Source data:
Start of Block

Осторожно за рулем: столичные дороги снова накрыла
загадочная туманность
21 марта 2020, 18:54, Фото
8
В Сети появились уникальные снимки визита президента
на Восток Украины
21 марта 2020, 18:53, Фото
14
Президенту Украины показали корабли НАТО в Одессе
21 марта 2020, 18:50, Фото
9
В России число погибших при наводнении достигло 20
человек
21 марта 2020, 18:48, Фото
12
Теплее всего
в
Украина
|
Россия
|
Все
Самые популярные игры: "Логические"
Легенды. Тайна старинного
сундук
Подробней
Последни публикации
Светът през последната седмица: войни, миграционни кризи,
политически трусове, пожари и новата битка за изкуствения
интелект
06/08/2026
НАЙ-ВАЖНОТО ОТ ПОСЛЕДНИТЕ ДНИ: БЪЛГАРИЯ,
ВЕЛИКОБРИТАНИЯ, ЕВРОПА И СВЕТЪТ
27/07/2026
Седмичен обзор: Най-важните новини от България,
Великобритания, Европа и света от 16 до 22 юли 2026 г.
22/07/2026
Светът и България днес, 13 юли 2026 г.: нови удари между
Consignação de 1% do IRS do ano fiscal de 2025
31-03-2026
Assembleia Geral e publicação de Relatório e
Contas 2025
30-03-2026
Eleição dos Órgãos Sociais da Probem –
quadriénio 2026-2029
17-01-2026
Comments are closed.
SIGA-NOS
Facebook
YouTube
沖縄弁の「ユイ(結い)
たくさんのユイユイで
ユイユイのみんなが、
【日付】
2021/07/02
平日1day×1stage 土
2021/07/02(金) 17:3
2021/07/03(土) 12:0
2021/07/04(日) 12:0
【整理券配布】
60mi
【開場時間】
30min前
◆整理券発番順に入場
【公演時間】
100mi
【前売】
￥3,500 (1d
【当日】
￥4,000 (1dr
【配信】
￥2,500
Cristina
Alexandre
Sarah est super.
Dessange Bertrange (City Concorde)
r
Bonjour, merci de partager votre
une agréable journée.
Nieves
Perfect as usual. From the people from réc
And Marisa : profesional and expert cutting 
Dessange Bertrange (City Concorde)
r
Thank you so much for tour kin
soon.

End of Block

Exercise objective: Up to and including the line with "Светът през последната", print every line of the records from the start.

Solution:
Осторожно за рулем: столичные дороги снова накрыла
загадочная туманность
21 марта 2020, 18:54, Фото
8
В Сети появились уникальные снимки визита президента
на Восток Украины
21 марта 2020, 18:53, Фото
14
Президенту Украины показали корабли НАТО в Одессе
21 марта 2020, 18:50, Фото
9
В России число погибших при наводнении достигло 20
человек
21 марта 2020, 18:48, Фото
12
Теплее всего
в
Украина
|
Россия
|
Все
Самые популярные игры: "Логические"
Легенды. Тайна старинного
сундук
Подробней
Последни публикации
Светът през последната седмица: войни, миграционни кризи,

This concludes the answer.